------ Excerpted passage ------

To determine whether a particular counterclaim is compulsory, the panel looks to Rule ‎‎13(a), which ‎provides that a compulsory counterclaim “arises out of the transaction or occurrence that is the ‎subject ‎matter of the opposing party’s claim.” Here, the claims and counterclaims involve the same patents, they ‎share overlapping legal and factual ‎issues, and substantially the same evidence could refute both the ‎claims of ownership and the ‎counterclaims of infringement. Therefore, the panel concludes that it has ‎jurisdiction over the counterclaims and thus this petition.‎

Turning to the merits, the panel first determines that there was no abuse of discretion on the part of the magistrate or the district court in not ‎accepting a supplemental declaration and in not holding an evidentiary hearing on the issue. Petitioners’ remaining arguments largely challenge the district court’s conclusion that they could not ‎assert the privilege on behalf of original MO2. The panel declines to entertain mandamus relief on these arguments because petitioners rely heavily on ‎an extra-record declaration and petitioners have alternative avenues to obtain meaningful review ‎of these arguments after trial.

   
 

Perfect Surgical Techniques, Inc. v. Olympus America, Inc., Fed. Cir. 2015-2043 (November 15, 2016)

The Board Determined that PST Failed to Demonstrate Diligence for the Entire Critical Period

Pre-AIA section 102(g) allows a patent owner to antedate a reference by proving earlier conception and reasonable diligence in reducing to practice. Reasonable diligence must be shown throughout the entire critical period, which begins just prior to the competing reference’s effective date and ends on the date of the invention’s reduction to practice.

Dr. Nezhat, the inventor of the ’384 patent, hired James Heslin to draft and file the application that would issue as the ’384 patent. On January 28, 1998, Mr. Heslin sent an initial draft of the application to Dr. Nezhat. Mr. Heslin later filed the application with the PTO on May 1, 1998. During this 93-day lapse of time—and only thirteen days after Dr. Nezhat received the initial draft application— JP ’551 published. To show diligence in reduction to practice, PST must prove that Dr. Nezhat was reasonably diligent during the critical period, which began on February 9, 1998, one day prior to JP ’551’s publication date, and ended on May 1, 1998, the date the invention was constructively reduced to practice by filing the application that resulted in the ’384 patent with the PTO.

------ Record extracts ------

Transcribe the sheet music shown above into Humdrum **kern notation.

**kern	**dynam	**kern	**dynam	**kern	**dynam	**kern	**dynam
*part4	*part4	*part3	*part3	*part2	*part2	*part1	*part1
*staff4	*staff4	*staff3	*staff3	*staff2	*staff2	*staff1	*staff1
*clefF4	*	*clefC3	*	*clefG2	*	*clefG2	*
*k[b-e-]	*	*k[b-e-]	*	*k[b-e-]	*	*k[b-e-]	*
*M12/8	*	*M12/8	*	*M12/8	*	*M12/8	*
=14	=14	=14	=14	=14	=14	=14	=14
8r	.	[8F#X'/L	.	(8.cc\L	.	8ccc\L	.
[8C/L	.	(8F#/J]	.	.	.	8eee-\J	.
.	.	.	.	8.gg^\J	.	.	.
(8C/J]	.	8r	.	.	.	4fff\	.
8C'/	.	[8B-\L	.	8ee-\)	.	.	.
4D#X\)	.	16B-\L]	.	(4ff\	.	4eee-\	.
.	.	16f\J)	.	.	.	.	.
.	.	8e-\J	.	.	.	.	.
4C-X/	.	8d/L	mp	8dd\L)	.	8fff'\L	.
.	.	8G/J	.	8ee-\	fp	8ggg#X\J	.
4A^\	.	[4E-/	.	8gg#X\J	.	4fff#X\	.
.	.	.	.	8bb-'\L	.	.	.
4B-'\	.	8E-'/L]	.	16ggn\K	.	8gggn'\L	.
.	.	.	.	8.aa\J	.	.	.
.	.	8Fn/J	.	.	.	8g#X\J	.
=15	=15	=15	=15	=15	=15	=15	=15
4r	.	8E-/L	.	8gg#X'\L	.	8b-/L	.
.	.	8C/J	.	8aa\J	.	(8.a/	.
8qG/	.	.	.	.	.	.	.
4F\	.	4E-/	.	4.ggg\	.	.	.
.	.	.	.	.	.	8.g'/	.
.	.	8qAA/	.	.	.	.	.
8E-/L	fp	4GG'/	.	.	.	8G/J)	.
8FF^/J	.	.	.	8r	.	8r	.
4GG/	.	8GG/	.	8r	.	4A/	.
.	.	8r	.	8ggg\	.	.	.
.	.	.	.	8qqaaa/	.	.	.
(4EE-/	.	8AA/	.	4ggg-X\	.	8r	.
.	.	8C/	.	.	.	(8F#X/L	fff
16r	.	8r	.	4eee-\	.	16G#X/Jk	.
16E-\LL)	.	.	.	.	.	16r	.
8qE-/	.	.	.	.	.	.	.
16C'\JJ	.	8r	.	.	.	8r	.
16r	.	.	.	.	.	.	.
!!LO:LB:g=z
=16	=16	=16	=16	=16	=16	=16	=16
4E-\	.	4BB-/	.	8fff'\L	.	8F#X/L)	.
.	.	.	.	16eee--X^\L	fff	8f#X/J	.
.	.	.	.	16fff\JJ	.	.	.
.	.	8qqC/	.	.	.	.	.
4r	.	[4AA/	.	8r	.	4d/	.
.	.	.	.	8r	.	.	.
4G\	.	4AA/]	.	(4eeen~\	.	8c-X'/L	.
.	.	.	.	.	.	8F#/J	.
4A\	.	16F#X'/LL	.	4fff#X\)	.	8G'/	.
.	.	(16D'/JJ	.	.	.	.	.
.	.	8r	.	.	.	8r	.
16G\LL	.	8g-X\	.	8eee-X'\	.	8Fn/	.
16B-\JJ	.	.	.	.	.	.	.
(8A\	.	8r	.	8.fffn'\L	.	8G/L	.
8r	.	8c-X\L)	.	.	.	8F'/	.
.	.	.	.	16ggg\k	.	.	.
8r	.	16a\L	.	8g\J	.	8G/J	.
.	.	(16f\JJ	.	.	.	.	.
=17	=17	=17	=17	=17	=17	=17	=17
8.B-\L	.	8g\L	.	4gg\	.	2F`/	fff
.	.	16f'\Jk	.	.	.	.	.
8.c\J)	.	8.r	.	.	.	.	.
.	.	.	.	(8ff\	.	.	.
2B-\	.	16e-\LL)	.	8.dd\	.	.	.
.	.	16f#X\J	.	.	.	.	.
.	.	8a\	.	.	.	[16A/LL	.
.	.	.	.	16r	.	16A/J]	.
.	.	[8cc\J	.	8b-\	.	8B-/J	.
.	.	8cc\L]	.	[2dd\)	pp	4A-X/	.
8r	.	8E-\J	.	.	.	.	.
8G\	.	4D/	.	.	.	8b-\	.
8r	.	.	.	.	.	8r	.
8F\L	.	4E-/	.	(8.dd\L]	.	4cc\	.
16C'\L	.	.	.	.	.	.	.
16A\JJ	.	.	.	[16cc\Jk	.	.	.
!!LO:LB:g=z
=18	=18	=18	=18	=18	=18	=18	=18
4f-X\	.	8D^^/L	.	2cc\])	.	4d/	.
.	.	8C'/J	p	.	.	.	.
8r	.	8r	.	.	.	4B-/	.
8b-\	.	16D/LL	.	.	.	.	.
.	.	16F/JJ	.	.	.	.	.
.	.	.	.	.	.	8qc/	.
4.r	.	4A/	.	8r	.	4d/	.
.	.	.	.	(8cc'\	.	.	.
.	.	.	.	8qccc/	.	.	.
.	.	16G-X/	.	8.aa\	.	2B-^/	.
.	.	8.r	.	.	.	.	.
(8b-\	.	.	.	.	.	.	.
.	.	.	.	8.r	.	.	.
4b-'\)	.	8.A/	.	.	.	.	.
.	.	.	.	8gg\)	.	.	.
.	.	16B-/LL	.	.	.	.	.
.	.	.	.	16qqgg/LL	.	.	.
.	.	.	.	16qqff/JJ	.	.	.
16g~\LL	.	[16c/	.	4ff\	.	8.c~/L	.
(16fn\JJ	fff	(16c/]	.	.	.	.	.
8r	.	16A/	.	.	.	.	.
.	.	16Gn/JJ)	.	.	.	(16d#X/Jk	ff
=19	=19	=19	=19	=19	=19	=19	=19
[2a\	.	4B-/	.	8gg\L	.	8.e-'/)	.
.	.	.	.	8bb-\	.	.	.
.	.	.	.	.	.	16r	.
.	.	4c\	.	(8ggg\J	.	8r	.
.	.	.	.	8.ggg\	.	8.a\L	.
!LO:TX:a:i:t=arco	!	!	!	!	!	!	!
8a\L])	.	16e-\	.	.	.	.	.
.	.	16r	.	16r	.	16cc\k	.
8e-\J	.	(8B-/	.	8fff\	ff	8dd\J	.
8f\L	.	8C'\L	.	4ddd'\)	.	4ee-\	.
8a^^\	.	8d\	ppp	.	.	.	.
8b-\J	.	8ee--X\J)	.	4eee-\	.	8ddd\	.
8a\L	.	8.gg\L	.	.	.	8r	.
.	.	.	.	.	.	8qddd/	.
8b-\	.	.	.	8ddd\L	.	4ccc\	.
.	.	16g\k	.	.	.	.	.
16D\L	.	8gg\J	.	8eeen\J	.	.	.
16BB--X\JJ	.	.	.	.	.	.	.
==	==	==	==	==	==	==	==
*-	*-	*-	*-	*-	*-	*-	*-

------

Assigned task 1:
Using the patent-law excerpt, decide whether each statement agrees with it. Give yes or no for each, followed by the deciding words from the excerpt in quotation marks.
(a) The critical period for showing diligence began on February 9, 1998.
(b) Mr. Heslin filed the application with the PTO on January 28, 1998.
(c) The panel found that the magistrate abused its discretion by not holding an evidentiary hearing.
Assigned task 2:
Continue the patent-law excerpt, picking up right after its final sentence about the critical period.

Response area 1:
(a) Yes: "which began on February 9, 1998, one day prior to JP ’551’s publication date"
(b) No: "Mr. Heslin later filed the application with the PTO on May 1, 1998."
(c) No: "there was no abuse of discretion on the part of the magistrate or the district court"

Response area 2:
Dr. Nezhat testified that he was reasonably diligent in reducing his invention to practice from February 9 to May 1, 1998. He testified that, although he did not recall all of his daily activities, he “diligently worked with Mr. Heslin between February 1, 1998 and May 1, 1998, within the reasonable limits of my busy medical practice and teaching schedule.” He testified that throughout these months, his medical practice required him to work roughly 80 hours per week, during which he would perform approximately four to six surgeries. He testified that he submitted comments on the initial draft application on March 2, received questions from Mr. Heslin on or around March 4 and 12, participated in a conference with Mr. Heslin on March 16, and received a second draft application from Mr. Heslin on April 13. He testified that he “again carefully reviewed the second draft” before it was finalized and filed on May 1.

To corroborate Dr. Nezhat’s testimony, PST introduced a declaration from Mr. Heslin, letters between Dr. Nezhat and Mr. Heslin, and Mr. Heslin’s billing records. Mr. Heslin recounted the same dates of activity as Dr. Nezhat and characterized Dr. Nezhat as a “careful and serious client” who “communicated with me, in writing and in person, to finalize the application.” He testified that he and Dr. Nezhat “put in a significant amount of effort and work into revising and finalizing the patent application between February 1 and May 1.” He testified that during the relevant time period, he “maintained a very active practice” and typically worked 50 hours or more a week.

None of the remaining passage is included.